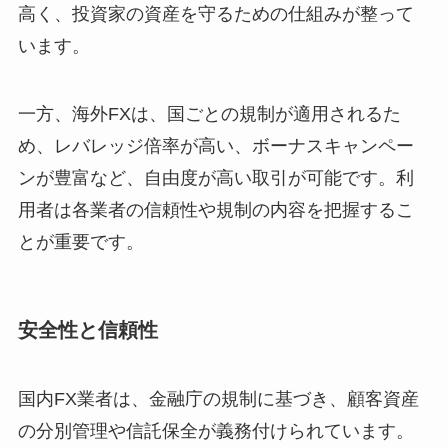
高く、投資家の資産を守るための仕組みが整って
います。
一方、海外FXは、国ごとの規制が適用されるた
め、レバレッジ倍率が高い、ボーナスキャンペー
ンが豊富など、自由度が高い取引が可能です。利
用者は各業者の信頼性や規制の内容を把握するこ
とが重要です。
安全性と信頼性
国内FX業者は、金融庁の規制に基づき、顧客資産
の分別管理や信託保全が義務付けられています。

☆ ☆ ☆

Each line from the one that holds "国内FX業者は、金融庁の規制に基づき、顧客資産" to the end of the records above should be transcribed exactly, both ends included.

国内FX業者は、金融庁の規制に基づき、顧客資産
の分別管理や信託保全が義務付けられています。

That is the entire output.